Since, Tabb Group and a number of other analysts and market observers have written about the need for alternative execution venues for corporate bonds. They report that because of Dodd-Frank and other regulatory initiatives, dealers have become less willing to commit capital to the corporate bond market. Several of the electronic routing venues do decent volume in odd lots, but according to these reports, the so-called buy side is frustrated and wants someone to come forward with a more general solution. Accounts of what the buy side supposedly wants vary from a peer-to-peer market to a full-fledged exchange.

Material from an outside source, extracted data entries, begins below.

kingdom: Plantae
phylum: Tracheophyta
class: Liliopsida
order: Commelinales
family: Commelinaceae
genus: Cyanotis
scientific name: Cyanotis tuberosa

This clamor for new corporate-bond-trading systems arises at an unusual time. The primary market is strong and has been for several years. Companies are taking advantage of low interest rates to issue bonds in large volumes. Logically, a healthy secondary market should ensue, and dealers should be more than willing to support their syndicate operations with capital for secondary trading. Issuers once expected such support from their underwriters.

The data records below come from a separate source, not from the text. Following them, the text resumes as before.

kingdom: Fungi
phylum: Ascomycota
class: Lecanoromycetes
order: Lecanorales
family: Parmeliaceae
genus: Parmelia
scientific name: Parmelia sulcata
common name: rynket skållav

If the reports of meager capital commitments from dealers are indeed accurate, promoters of new venues should be wary, not encouraged. Dealers are money-motivated. If their capital allocations to corporate bonds are falling relative to their allocations to other endeavors, one possibility is that something other than regulation may be too blame. While I loathe government regulation as much or more than anyone, other markets may simply be more attractive to these dealers than the corporate market is at present.

Dealers are reluctant to let any customer trades flow elsewhere. The risk is too great that new venues will expand into new markets. All dealers of any substance attempt to estimate what share of a customer’s total available business they receive. As a tactical matter, dealers will even lose money to win greater shares of such business. So I put little stock in the notion that dealers are ready to concede anything in the corporate bond market.

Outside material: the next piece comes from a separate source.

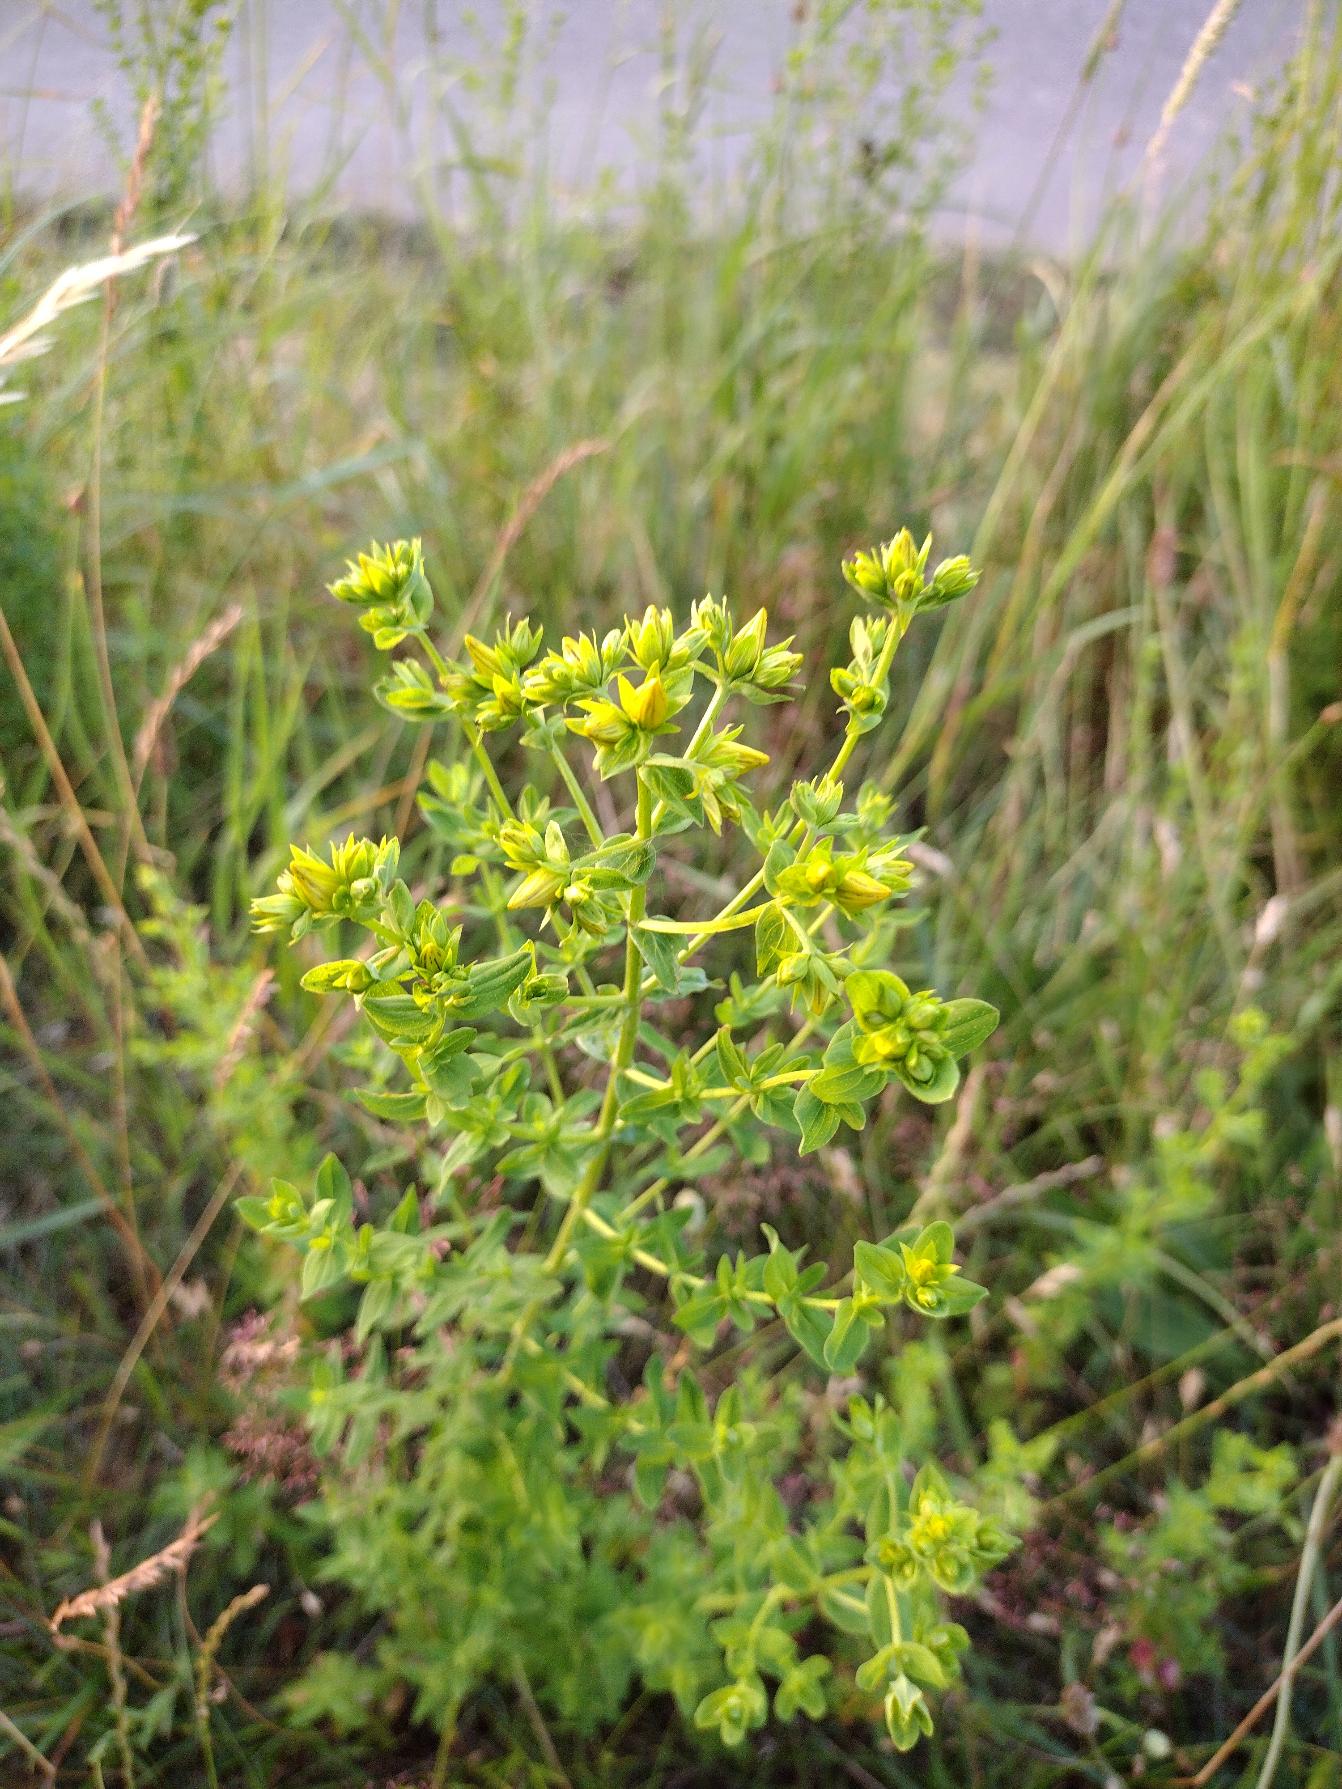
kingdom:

But let us consider the customer side of the ledger. Are large asset managers so frustrated with dealer commitments to corporate bonds that they would lead a stampede to alternative venues?

I doubt it. Large asset managers are beholden to large dealers. Almost twenty years into the Internet revolution, I have yet to see one of these large asset management firms step out of line and challenge the prevailing market structure. I have heard several of them say, “Yes, we would love an alternative and would use it.” But when push comes to shove, timidity prevails. The market is littered with the bones of entrepreneurial ventures that relied on promises of large asset managers. Venture capital firms have invested and lost hundreds of millions of dollars on failed corporate bond platforms. Even the largest custody bank that accounts for almost a third of institutional assets has tried and failed to win support for a credible, functional, well-capitalized, alternative platform for corporate bond trading. When time came for its customers to put up, they shut up.

All markets evolve. The corporate bond market has yet to reach a final state where no further change is desirable or feasible. But large asset managers who are supposedly unhappy with their dealers will not supply the motive force for a new market structure. In fact, these asset managers are the problem, and entrepreneurs should focus their efforts on providing alternatives to them, not to dealers.

Outside of a handful of names for a brief period of time after issuance, corporate bonds are not (yet) suitable for exchange trading. They trade over the counter because they should trade over the counter. They lack the price continuity that is a prerequisite for exchange trading. If it is ever to develop, this continuity must develop naturally. It cannot be forced or fomented by the sudden appearance of an exchange.

The juiciest targets for entrepreneurial efforts in the corporate bond market are not the dealers, who actually provide a useful economic function, but the large asset managers, who for the most part do not. The most vulnerable among these are the investment companies operating as corporate bond mutual funds. These funds are demonstrably among the most inefficient investment vehicles ever devised.

Bringing forward alternatives that will spare consumers and companies the inefficiencies of corporate bond funds will lead in due course to a better secondary market for corporate bonds. Reliance on complaints from large asset managers about the quotes they receive from their dealers is a fool’s errand.